顧珩眉眼不自覺染上笑意,心中有種心心相印的奇妙滿足:他就知道,她會這般。
還有她說的腰帶,定然是還有旁的,許是還有些女孩子們喜歡的東西,但她偏偏就隻字未提,只換了適合他的東西。

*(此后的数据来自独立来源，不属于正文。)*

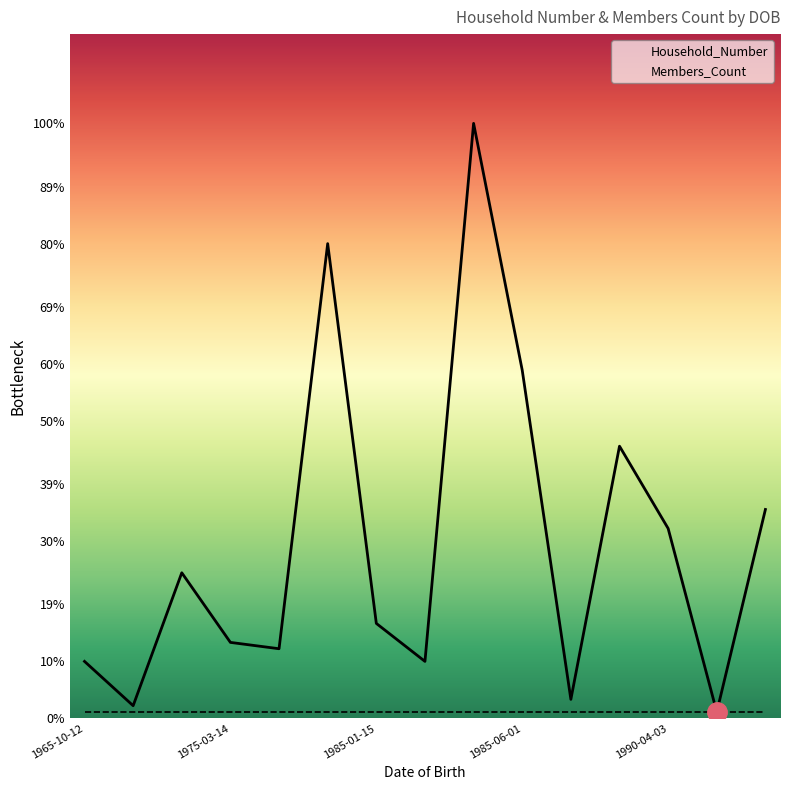

What is the total value across all series at 1985-01-15?

16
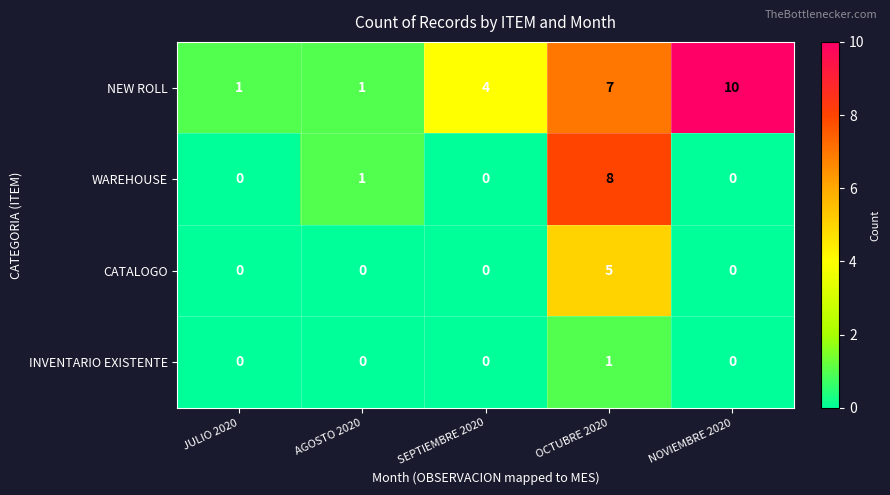

Count the INVENTARIO EXISTENTE values in the range 0 to 1.

5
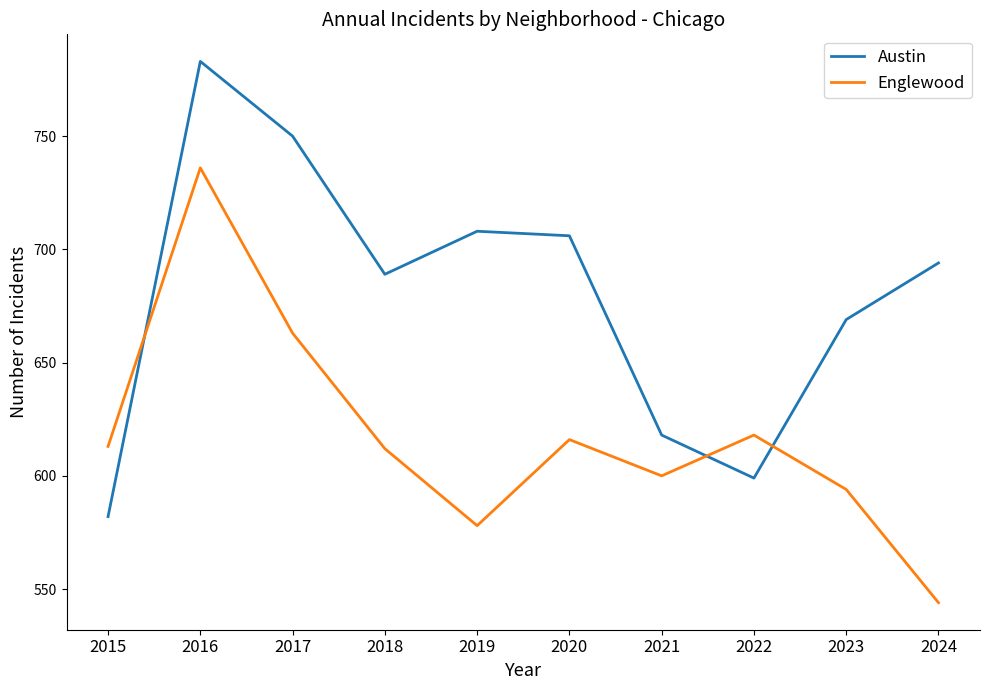

What is the spread (max minus min) of values at 2021?

18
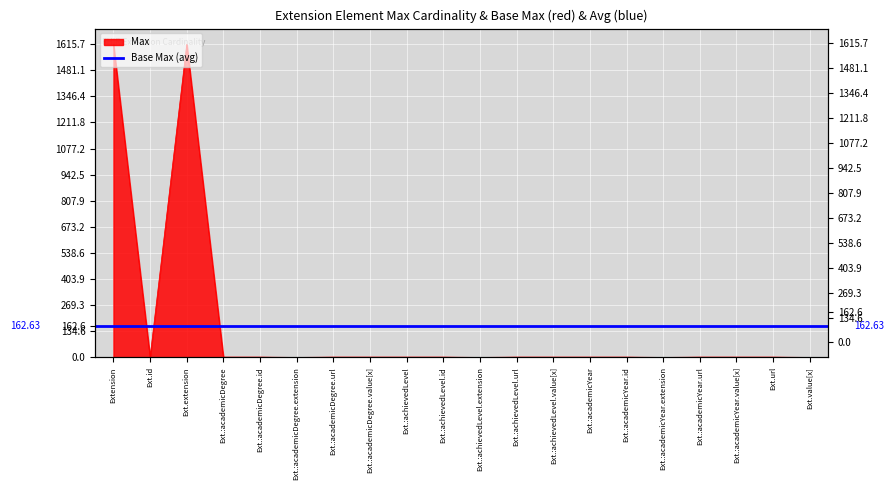

Which has a higher value, Ext.:academicDegree or Ext.:achievedLevel.url?

Ext.:academicDegree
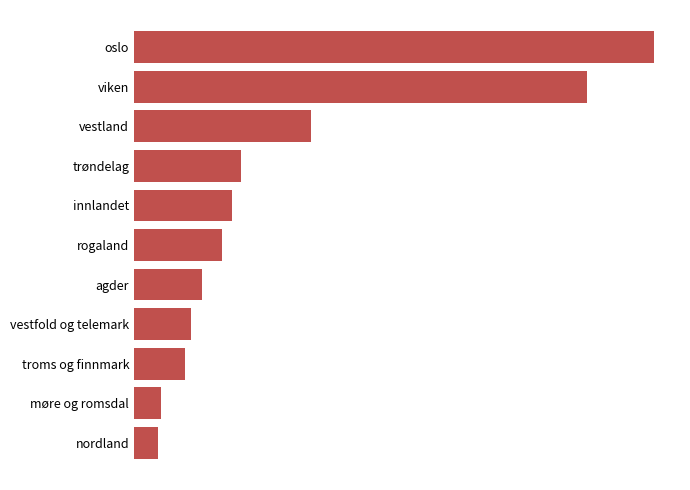

Does the chart contain any negative values?

No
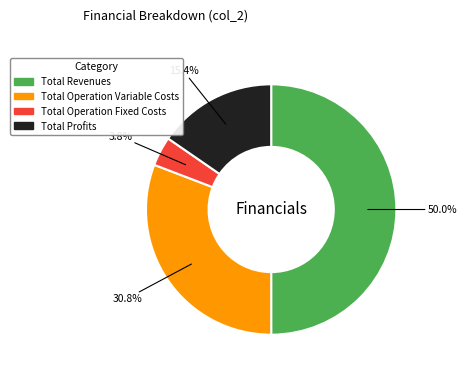

Count the number of slices in the pie.

4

再說那羊絨的料子,他在外行走多年,市面上就沒見到過,供銷社更不會有,廖地主有一件差不多布料的大衣,是他父親留洋回來留下的。
至於胖丫兒,她為了他,總有辦法。
還有腕錶,他早知道她有一張手錶券,偶然間也會閃過一個念頭,暗自念叨一句,這手錶券是準備給誰用的?
沒想到,最後,驚喜落在他頭上,美夢成真。
真的,他何德何能,上天終究待他不薄,哪怕歲月蹉跎,讓他早早見識了這世上人性的弱點和黑暗,但有了胖丫兒,歲月悠悠,他的不平和憤懣,挫折和痛苦似乎逐漸淡去。
他可能真的不能沒有胖丫兒,光是想想,他都不能承受。
姜嫻比劃了一通,覺得不對,怎麼顧珩一點聲音都沒有。
她一抬頭,四目相對,顧珩那眸子如颳起了龍捲風暴,將她整個心神吸入其中。
她怔了一下,狠狠打了一激靈,狠狠一掙,掙脫出來。
然後,二話不說,她把行李箱蓋起來,把兩件襯衫塞他手裡,把他推了出去:
「我突然困了,特別困,要睡了,這衣服你回自己屋試吧。」
可能覺得太突兀了,她掩飾的一瞪眼:「這麼晚了,你在我屋裡不好,萬一被人看見怎麼辦?咱倆還沒結婚呢。」
說罷,二話不說,「砰」的一聲,就把門當著顧珩的面關上了。
渾然忘了,分明剛剛是她自己拉著人家進屋的。
顧珩看著無情合上的大門,愣了好半晌,才反應過來,他這是被趕出來了?
這時候任是再有感動和旖旎心思都被擊的粉碎。
他無奈一笑,胖丫兒這個掃興大王。
真是的,總是在猝不及防的時候,喜歡潑他冷水。
好在,他習慣了。
他輕輕撫了一下那關的嚴實的門,指尖輕柔,像是在撫摸情人,來日方長,他實在不必急。
門合上後,姜嫻在門上靠了會兒,不用把脈,她都知道自己心跳失速的厲害。
她閉上眼,不由自主的就想起了顧珩那雙眼,黑沉不見底,像是要把她的心神吞噬。
而她居然毫無抵抗之力?
太可怕了。
她自己都沒想到,交心之後,她是這樣的胖丫兒?
究竟是她學藝不精還是顧珩功力太強?
她甩甩頭,瞬間否定了前者。
她怎麼算是學藝不精?
她在瀾國,可是學業最優秀的佼佼者,否則,也不能把她送入敵國王宮,預備讓她成為王的女人吧?
所以,綜上,肯定是顧珩這廝功力太強了。
她……怎麼一來就遇上這麼個妖孽?
作孽啊!
姜嫻胡思亂想的就去睡了,今日許是趕路實在太累,亦或者身邊有愛人相伴,她居然一會兒就睡著了,黑甜的連夢都沒做一個。
和她一牆之隔的顧珩可沒那麼心大,他可就輾轉反側了。
他乾脆也不睡了。
搬了把椅子,貼在牆上,然後他就坐在那一處。
他在胖丫兒屋裡待過,知道這一處是床頭的位置,所以,撇開這一堵牆,他應該就是坐在胖丫兒身邊。
只要這般想,他就心中安寧,仿佛有無盡的精力。
一夜不睡,算得了什麼?
第二日,姜嫻就和顧珩一道回了麥收大隊。
至於昨晚睡覺前發生的事兒,兩人隻字未提,像是從未發生過一樣。
兩人回村之時,已是晚上近八點,村中外面壓根空無一人,只有兩人一車在空曠的路上走著。
五月是苞谷等物要播種的時候,今年他們麥收大隊大面積的種了油菜籽,眼看著沒幾天就豐收了,想必這時候,無論誰家都不輕鬆吧。
正是連軸轉的時候,這個點許多人估摸著早早休息了。
只有趙承光,在外面閒晃悠,無處可去。
他幫著顧珩管著菸葉生意,今天一早剛從那邊回來,就被他老娘趕著去上工來著。
他忙完了那邊的事兒,天沒亮就騎車趕回來了,哪裡上得動工?
當下耍賴不去,被他老娘當著兒子的面揍了一頓不說,回屋還被媳婦兒埋怨了一通。
他媽揍他,他已經很難受了,奈何老太太腿腳利索,還成日勞心勞力的操持著一家又要給他帶兒子,確實辛苦了,他話到嘴邊,沒好意思跟他媽吵。
回屋後,在他媽那兒受得氣還沒過呢,媳婦兒也跟他鬧呢,話里話外的意思,他聽明白了。
無非就是這山扒著那山高唄。
去年他跟著珩哥收菸葉掙錢了,媳婦兒那時候挺高興的。
今天也不知抽什麼風,突然改口了,說什麼憑什麼他跟顧珩一起做生意,人姜嫻還能去華都,還能穿漂亮的衣服,憑什麼她在家什麼好東西也沒見著?